_Direction_. Carry on the blog post about buying a used Robert Altman DVD at Amoeba Music, starting right after its last sentence.

_Text excerpt_.

+ + +

Thursday, October 22, 2009

A hard case to crack

Having apparently nothing new to say about Gustavo Dudamel, the L.A. Times found space on the front page of Thursday's Calendar section to publish a review of a book about the late director Robert Altman, written by Richard Schickel, who knows a thing or two about film.

A more-than-casual Altman fan, I was drawn to the headline for the piece: "Altman lovers, read no further."

Schickel's first sentence was a grabber: "It appears that from the beginning of his career until almost its end (when illness slowed him), Robert Altman never passed an entirely sober day in his life." Schickel goes on to say many equally harsh things about the director —so many that I started to feel sorry for the guy, who of course is no longer able to defend himself.

So on the way home from work on Thursday, I pulled into the Amoeba Music parking lot and headed directly to the store's DVD section on the second level.

There I found a section of used DVDs of Altman's films. One of them, "A Wedding," was reasonably priced at $7.99 so I decided to buy it.

I brought the DVD to the counter, where a young lady named Lauren greeted me and rang up my purchase.

When I got home, I saw that Lauren had forgotten to remove the anti-theft plastic shell from the Altman DVD. Each cashier at Amoeba has a gadget at his or her station that strips the casing from the DVD so it can be used again.

+ + +

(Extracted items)
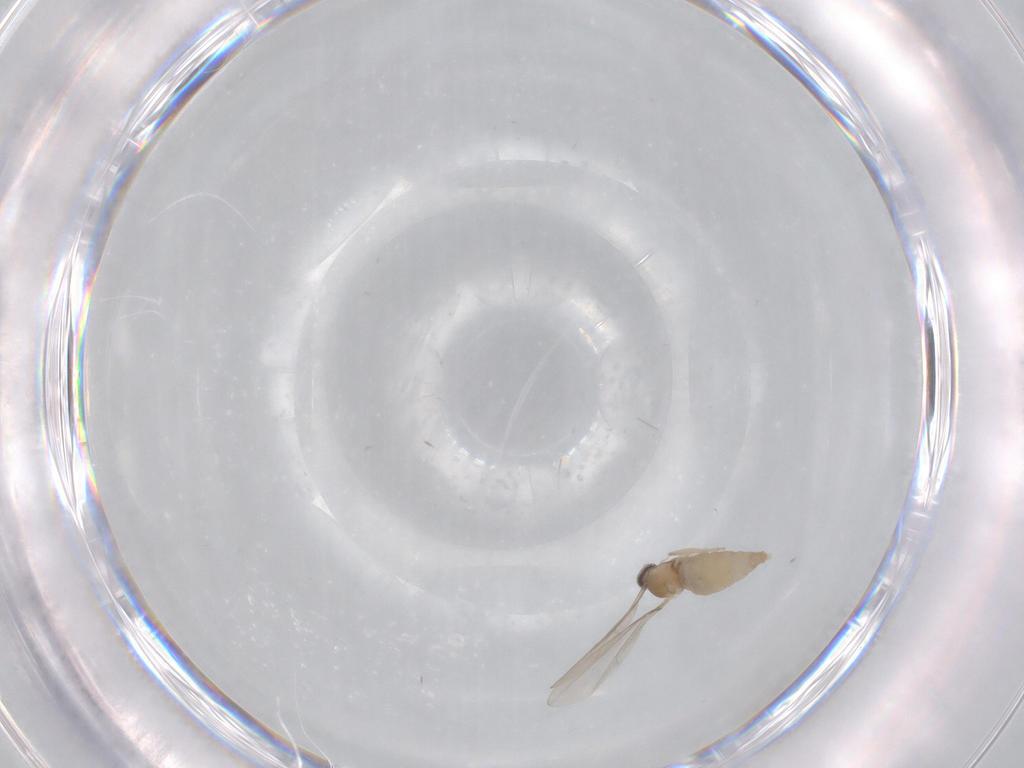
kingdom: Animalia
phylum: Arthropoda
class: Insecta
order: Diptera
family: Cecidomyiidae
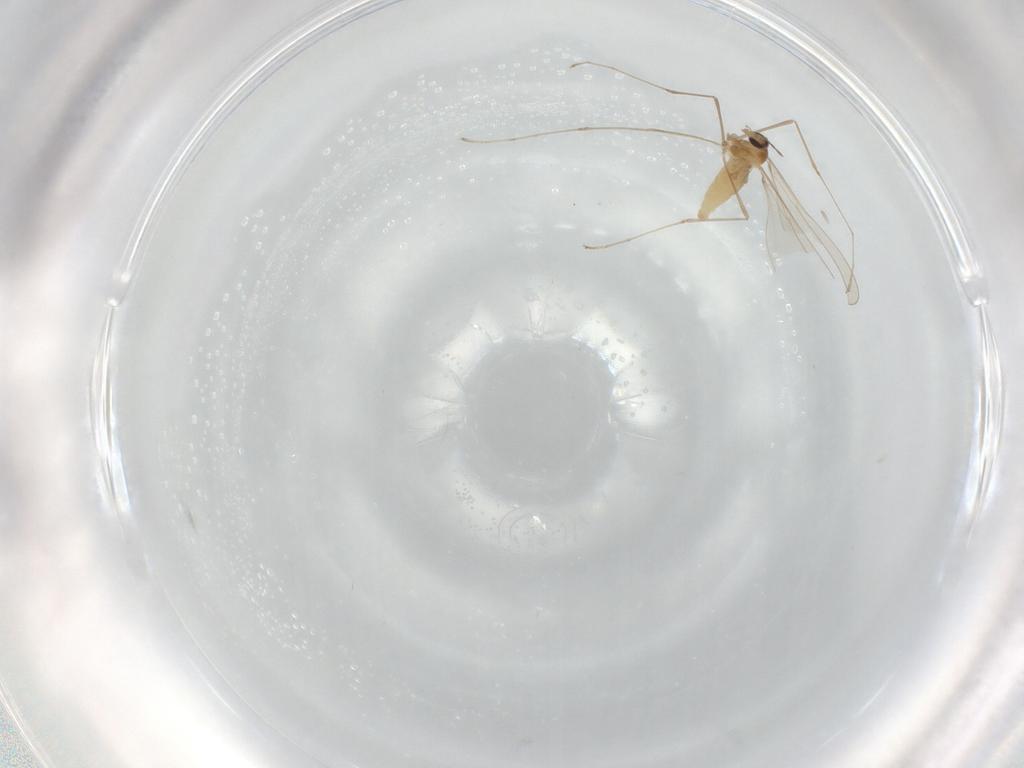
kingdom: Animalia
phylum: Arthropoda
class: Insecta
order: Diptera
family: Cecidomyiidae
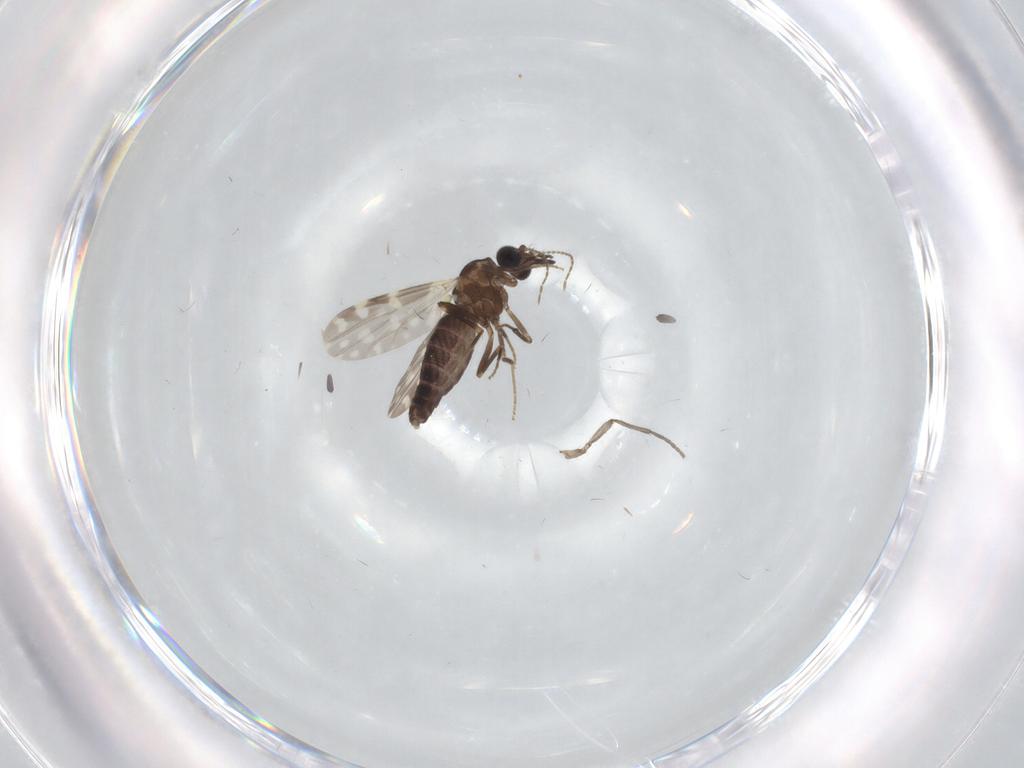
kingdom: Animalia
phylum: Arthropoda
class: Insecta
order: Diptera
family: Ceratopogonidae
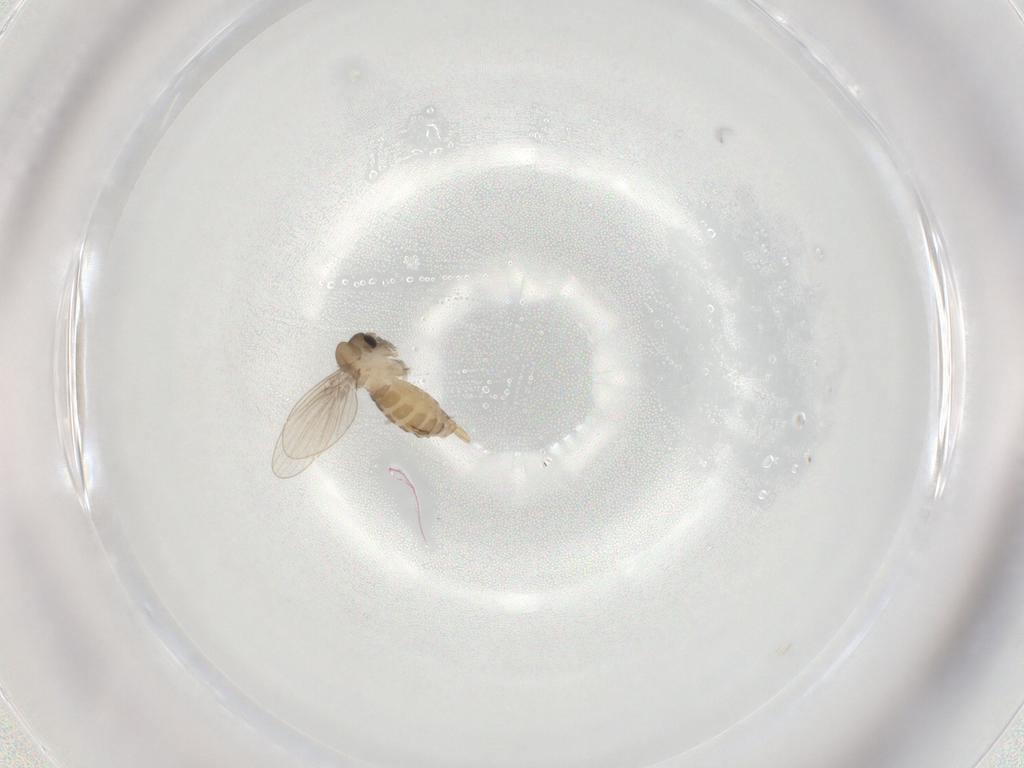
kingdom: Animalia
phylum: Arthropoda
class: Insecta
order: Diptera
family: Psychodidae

+ + +

_Task response_.
I brought the DVD into my kitchen and dragged out my tool chest. First, I tried to pop open the case with my fingernail, but I couldn't pry its hinges apart. Next, I got screwdriver and started to stab the plastic to get it to break, but that didn't do any good, either. Then I used all of my strength to shatter the plastic with a hammer. That just created one unholy racket.

I thought about getting into my car and rolling my tires over the DVD a few times to see if that did the trick. That sounded a bit extreme, so I guess I'll just go back to Amoeba after work tomorrow and ask them to help me out.

If I could tell Richard Schickel about this situation and ask his advice, he might crack that slipping an anti-theft case around any Robert Altman DVD is a waste of good plastic. Just toss "A Wedding" in the garbage, he might say, and give the stinker the pauper's funeral that it barely merits.

In the hour so I was trying to crack open the DVD case, I peered through the smoky plastic and saw Desi Arnaz, Jr.'s name listed as a star of the film: an ominous sign. I guess Desi plays the groom, which leaves Mia Farrow, Carol Burnett or Lillian Gish as the woman Altman cast to play the bride.

Mr. Schickel, I just may owe you 125 minutes of my life.


  1. ok. now it's Friday, you have just arrived at work, how did the drive in go? Did you use the flash cards,or just the Sinatra thing? Did your friend chatter all the way in? Inquiring minds NEED to know. I say, on the way home, drop off the DVD, and hope they don't ask about the odd look of the case, just give them a halfway smirk, and look cross eyed. Love ya

  2. I didn't do my homework so I had no flash cards ready. Instead, I was the chatty one, scribbling notes to my co-worker on the back of gas station receipts, peppering him with questions about his move to New York. The car weaved a lot, but at least my handwriting was legible. I think I made him very nervous.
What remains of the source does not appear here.